Monday, January 23, 2017

Book Review - M Train by Patti Smith

Have you ever experienced a situation that was so vivid and complex that you weren't sure whether it was reality or a dream?  That's exactly how I felt when reading M Train by Patti Smith.  She switches artfully from past to present, home to abroad, self to other, and dream to wake.  All the while, you are allowed glimpses into the author's life and how certain experiences and objects have shaped who she is today.

The book's beginning puts the reader in what will become a very familiar location - Cafe 'Ino in NYC.  Although the reader spends some time with her in her Manhattan apartment, you feel as though her true home -the center of her world- is Cafe 'Ino.  She is led there by a cowpoke who uses tough love to encourage her to "write about nothing".  That cowpoke returns here and there, when the author is in need, like a guardian angel (guardian...cowpoke?).  It's a dream, but you would be forgiven if you thought it was reality, because Smith then orders what is her quintessential meal at Cafe 'Ino - olive oil, brown bread, and coffee.  In fact, coffee is a main theme throughout M Train.  The author searches it out on all of her travels in faraway lands, makes Nescafe in her apartment, buys deli coffee to be drunk on her stoop, and of course consumes endless cups at Cafe 'Ino.  To read this book without drinking coffee would almost be an insult to the caffeinated spirit of the work.  Unthinkable.


The reader moves in and out and around the narrative, which is a lyrical, almost poetic, stream of consciousness.  It's almost like you're reading one of Smith's beloved Moleskine notebooks, where she documents her minute observations and encapsulated moments.  She uses those moments to wander back into the past, to explore how situations that occurred many years ago influence the current.  In how M Train plays with space and time, it is really investigating the idea of "time" and showing that it may be an irrelevant construct.  At different moments in your life, time can seem to move at different rates and be imbued with different meanings.

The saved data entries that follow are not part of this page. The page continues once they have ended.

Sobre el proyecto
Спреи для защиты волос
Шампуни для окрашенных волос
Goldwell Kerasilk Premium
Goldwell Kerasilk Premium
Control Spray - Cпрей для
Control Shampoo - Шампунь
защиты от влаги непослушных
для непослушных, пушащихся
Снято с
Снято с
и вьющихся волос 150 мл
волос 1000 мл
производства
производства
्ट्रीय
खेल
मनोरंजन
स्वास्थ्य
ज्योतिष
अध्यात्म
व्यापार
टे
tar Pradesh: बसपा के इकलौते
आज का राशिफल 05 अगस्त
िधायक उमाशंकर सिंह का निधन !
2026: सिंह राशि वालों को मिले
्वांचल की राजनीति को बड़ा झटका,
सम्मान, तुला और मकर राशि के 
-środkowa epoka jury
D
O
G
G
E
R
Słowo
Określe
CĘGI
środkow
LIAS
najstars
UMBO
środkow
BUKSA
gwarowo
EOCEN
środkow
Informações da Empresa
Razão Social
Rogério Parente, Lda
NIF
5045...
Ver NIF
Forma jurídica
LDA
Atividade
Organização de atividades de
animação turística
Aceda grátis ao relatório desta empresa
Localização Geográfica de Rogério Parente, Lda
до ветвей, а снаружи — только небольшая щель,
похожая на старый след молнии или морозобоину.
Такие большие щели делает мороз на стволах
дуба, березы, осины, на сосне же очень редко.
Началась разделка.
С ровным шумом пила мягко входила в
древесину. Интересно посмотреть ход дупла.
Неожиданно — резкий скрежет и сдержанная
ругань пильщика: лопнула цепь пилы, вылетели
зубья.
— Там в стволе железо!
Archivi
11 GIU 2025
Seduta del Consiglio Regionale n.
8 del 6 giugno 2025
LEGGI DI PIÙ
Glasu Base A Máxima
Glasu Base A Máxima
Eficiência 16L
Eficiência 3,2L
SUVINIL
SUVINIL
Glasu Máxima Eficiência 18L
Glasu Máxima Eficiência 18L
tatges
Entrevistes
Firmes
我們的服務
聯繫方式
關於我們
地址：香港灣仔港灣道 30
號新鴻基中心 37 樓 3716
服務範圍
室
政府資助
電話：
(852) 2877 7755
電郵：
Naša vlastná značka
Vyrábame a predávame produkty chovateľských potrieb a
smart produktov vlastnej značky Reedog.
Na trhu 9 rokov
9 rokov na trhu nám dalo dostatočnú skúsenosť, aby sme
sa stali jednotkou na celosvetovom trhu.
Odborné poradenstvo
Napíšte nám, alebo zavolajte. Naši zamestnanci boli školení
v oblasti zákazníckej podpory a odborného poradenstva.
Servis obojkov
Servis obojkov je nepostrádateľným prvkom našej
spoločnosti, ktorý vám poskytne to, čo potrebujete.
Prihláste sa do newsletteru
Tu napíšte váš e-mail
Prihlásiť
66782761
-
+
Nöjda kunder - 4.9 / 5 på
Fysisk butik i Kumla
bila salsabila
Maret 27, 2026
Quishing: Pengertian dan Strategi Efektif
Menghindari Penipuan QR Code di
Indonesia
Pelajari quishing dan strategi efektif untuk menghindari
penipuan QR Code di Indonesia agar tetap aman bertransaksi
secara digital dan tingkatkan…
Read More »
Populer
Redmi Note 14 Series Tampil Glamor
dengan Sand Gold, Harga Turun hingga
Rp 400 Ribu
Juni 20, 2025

Triggers can bring you back to a memory from the past, or propel you to imagining the future.

In the essay "Changing Channels", you follow Smith as she is encamped in her apartment, writing in bed amongst piles of books, pencils, notes, and other bits of a writing life.  She shifts her thoughts toward the poet Roberto Bolano and a goal she set for herself - to write a 100-line poem to him and in his memory.  After a few hours, she returns home and has a conversation with the TV remote control. She then leads you around the apartment and introduces some of her most treasured objects to you.  Each one has a story - a pair of Margot Fonteyn's pointe shoes, a clay giraffe, photographs - but Smith focuses on the desk chair that belonged to her father.  From this simple chair, you learn much about the author's father and her relationship to him.  The chair symbolizes his warmth and comfort, his routines, and also his complicated nature.  The essay then connects her father's chair to Robert Bolano's writing chair, which Smith visited on a previous trip to Spain.  You can see how the narrative jumps and spins and floats around, both dreamlike and completely sober.

There are many reprints of Polaroid photos throughout M Train.  If an object has special significance, there's a good chance you'll find a photo of it somewhere in the pages of the essay.  In some of the pieces, she talks about the process of capturing the images - some only took one try and others took repeated and arduous efforts to get right.  Others will never be seen because they were lost or stolen.  There are photos of graves, deflated balloons, a taxidermy bear, and lots of fabrics.  In fact, the photo that appears on the dust jacket is of Smith sitting at her favorite table at Cafe 'Ino.

If you are a fan of Patti Smith's work, M Train is a compelling addition.  After reading it, you'll feel more connected to her as a creative spirit and as a human being.  Her stream-of-consciousness style feels dreamlike and, at time, a bit manic but always observant and curious.  You share meals with her, travels around NYC and the world, the heartbreak of Superstorm Sandy and its aftermath, and many many cups of coffee.